* 読解文:
- - - - - - -
地球の仕組み

戻る


Essay ■ 3_201 海と大気の起源 4:後期天体集積
Letter■ 夏の終わり・サバティカル
Words ■ 北海道は秋めいてきました


(2022.09.08)
 現在の地球と材料の違いを、初期のいくつかの事件を想定して、シミュレーションで検討されました。ひとつの事件では解決できなかったのですが、次の事件で課題を解決することができました。諦めない努力の結果です。


Essay■ 3_201 海と大気の起源 4:後期天体集積

 材料の炭素質コンドライトと比べて、地球の成分が枯渇していたことがわかり、その原因をシミュレーションで探究されました。シミュレーションでは、マグマオーシャンでの出来事に注目されました。
 炭素質コンドライトに含まれていた水の成分が、気体として大気中に放出され、マグマオーシャンに含まれていた水が、岩石に固化するとき大気中に放出されていきます。マグマオーシャンが固化すると、表層も冷えてきて、大気中の水蒸気が凝縮して水となり、海を形成します。大気中の二酸化炭素は、水の溶け込み、岩石から溶け出したイオンと結びついて、炭酸カルシウム(方解石という鉱物)や炭酸マグネシウム(ドロマイト、苦灰石)などになり、炭素は使われていきます。
 マグマオーシャンでの過程を想定しても、地球の成分の枯渇の様子をすべてを説明できませんでした。地球の初期に起こった別の出来事を考えなければなりません。月など、形成初期の状態を残している天体から、マグマオーシャンが固化した後、再度、小天体が激しい衝突した時期があることがわかってきました。後期爆撃(あるいは天体集積)事件と呼ばれるものです。
 この後期天体爆撃事件を想定してシミュレーションが進められました。衝突によって、既存の窒素に富んだ大気を、大半(7割)を剥ぎ取ることで、現在の比率になることがわかってきました。大気を効果的に剥ぎ取るためには、天体サイズが重要な要因になり、サイズの小さい天体が多数衝突することで、現在の枯渇状態が再現できました。これで問題は解決できました。
- - - - - - -
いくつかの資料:

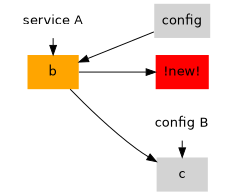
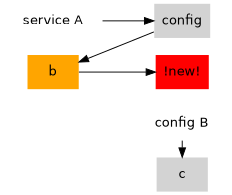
  digraph {
    rankdir=LR
    node [color=none fillcolor=none fontname=Helvetica shape=box style=filled]
    n1 [label="service A" shape=oval]
    b [fillcolor=orange]
    n3 [label="config B" shape=oval]
    c [fillcolor=lightgrey]
    n5 [fillcolor=red label="!new!"]
    n6 [fillcolor=lightgrey label=config textcolor=white]
    subgraph sub_1 {
      rank=same
      n1
      b
    }
    subgraph sub_2 {
      rank=same
      n3
      c
    }
-   n1 -> b
-   b -> c
+   n1 -> n6
    b -> n5
    n3 -> c
    n6 -> b
  }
- - - - - - -
* 課題 1: 海と大気の起源の文章にある「マグマオーシャンが固化すると、表層も冷えてきて、大気中の水蒸気が凝縮して水となり、海を形成します。」を英語に訳せ。
* 課題 2: 海と大気の起源の文章によると、後期天体爆撃事件の衝突で既存の窒素に富んだ大気はどれだけ剥ぎ取られたか。
* 課題 3: 海と大気の起源の文章を、最後の文の後から書き継いでください。

* 解答 1: When the magma ocean solidifies, the surface also cools, and the water vapor in the atmosphere condenses into water, forming the ocean.

* 解答 2: 大半、つまり7割が剥ぎ取られました。

* 解答 3:
 この研究の方法論は、次のようなものでした。現在の天体(この論文では地球)と材料(炭素質コンドライト)を比べたところ、天体の成分には違いが見つかりました。その違いは、天体の進化過程によると想定されます。天体の進化でもっとも変化の激しい時期は、形成期だと考えられます。最初の大事件(マグマオーシャン形成、核と揮発成分の分離)で起こる成分の再配分を考えました。しかし、それでも違いが説明できない時は、次の事件(後期天体爆撃事件)を想定して検討を進めていきました。その事件で起こる元素の再配分(剥ぎ取り)を考え、解決に至りました。それぞれの事件の検証ではシミュレーションを手法として用いていました。
 結果がでる(現在の状態が説明できる)まで、次々と条件を変えて研究(シミュレーション)を続けていきました。求めるものがえられるまで、諦めない気持ちが、研究では大切だと思いました。


Letter■ 夏の終わり・サバティカル 

・夏の終わり・
北海道は涼しくなってきました。
この時期になる、すべての前期の校務が終わり、
一段落して、ホッとしている時期です。
例年この時期に、
1週間程度の調査をすることが
多かったのですが、ここ2年間のコロナ感染で、
道内だけで調査をすることになりました。
道内だと、移動距離は長いですが、
3、4泊の調査になります。
この程度の期間だと、
繰り返し各地で調査ができます。
また、講義の合間を縫って調査も可能です。
自家用車でいくので
荷物も好きなだけ詰めるので気軽です。
でも、道外でも調査をしたいですね。

・サバティカル・
来年4月から半年間、
サバティカルをとることになっています。
半年間、以前にも滞在した四国で過ごします。
この期間には講義や校務を気にせず
心置きなく、研究と調査に専念できます。
今回は、家内も同伴なので、
老夫婦でのんびりと過ごしたいと思っています。
そのまであと半年、後期も校務に
励まなければならないですね。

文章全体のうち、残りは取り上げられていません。